Politically speaking, Assad is a delusional paranoid schizophrenic; and under the thrall of this mad dictator, the Syrian people have struggled through a haze of political insanity. Their rebellion, their open, vocal yearning for freedom, is the treatment for normalcy.
As repressive regimes come, the Syrian tyranny is inherently schizophrenic. Drawing on President Assad's current outbursts, one can easily identify the clinical symptoms of the illness. Schizophrenics unreasonably believe that someone or some group is out to get them. In Assad's case, having deceived the people into believing that Israel and the United States are the enemy, he now certainly has every reason to be afraid. His own people have risen up against him. Yes, Mr. Assad, there is a group of people out to get you, the very people whom you and your family have persecuted these last four decades!

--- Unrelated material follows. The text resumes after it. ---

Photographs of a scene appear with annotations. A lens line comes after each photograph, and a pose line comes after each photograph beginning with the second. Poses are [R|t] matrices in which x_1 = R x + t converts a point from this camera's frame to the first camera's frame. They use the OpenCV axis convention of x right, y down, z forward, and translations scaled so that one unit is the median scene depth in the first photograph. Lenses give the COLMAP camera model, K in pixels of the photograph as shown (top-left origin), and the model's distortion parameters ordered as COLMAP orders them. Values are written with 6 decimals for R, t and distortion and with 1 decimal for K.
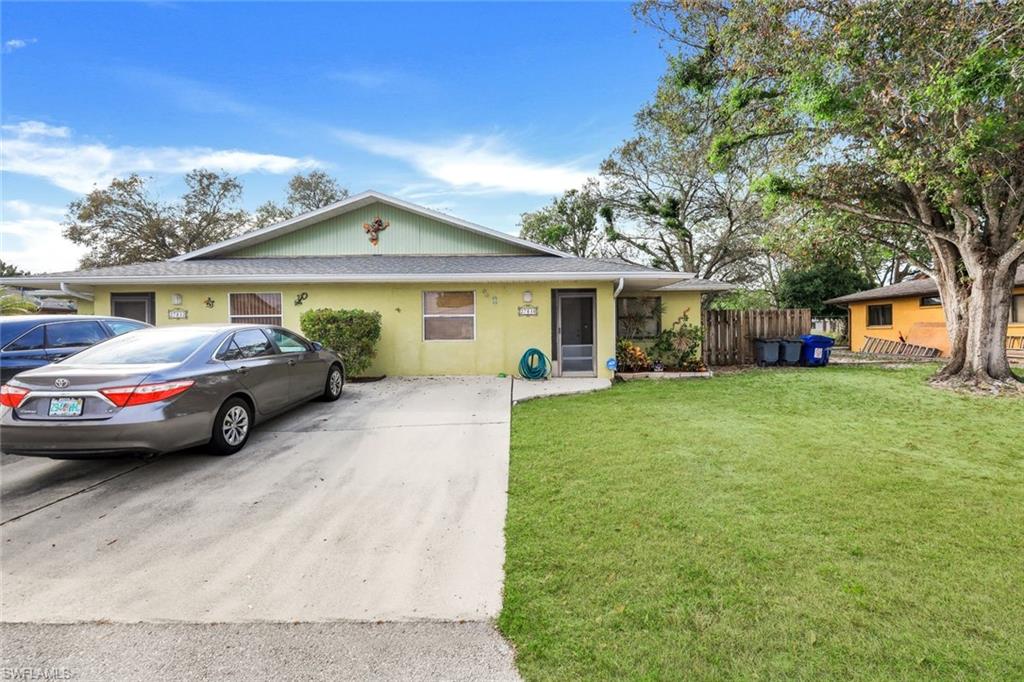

Schizophrenics also experience delusions and audible hallucinations. Assad is blaming the rising protests throughout Syrian on a foreign conspiracy stirring up trouble. Assad ludicrously claims that there is no need for reform in his country, which has languished beneath baseless emergency rule for 48 years. However, the audible shouts for reform rising up from the Syrian people are no deranged hallucination, but the palliative cry of liberating spirits.
In clinical settings, schizophrenia renders the patient unable to take care of himself or communicate with anyone. He eventually becomes a danger to himself and to others. Like any schizophrenic patient, Assad has isolated himself form the world, while cutting of his people from any meaningful contact with the outside world. Furthermore, Assad suffers from the laughable delusion that Syria does not need reform. His obstreperous behavior has harmed and endangered the lives of Arabs throughout the Middle East and the greater good of the world.
Fortunately, schizophrenia is treatable. For the plague that torments Syria and the Middle East at large, a combination of medication and cognitive behavioral therapy will not suffice. The Syrian people are applying the proper prognosis: a massive dose of reality: protests, uprisings, and overt challenges to the status quo. As in medical cases, the treatment for schizophrenia can last for the rest of the patient's life. In the case of Mr. Assad and the Syrian people, his life-long hiatus from power would be an acceptable treatment for himself, his people, and the international community.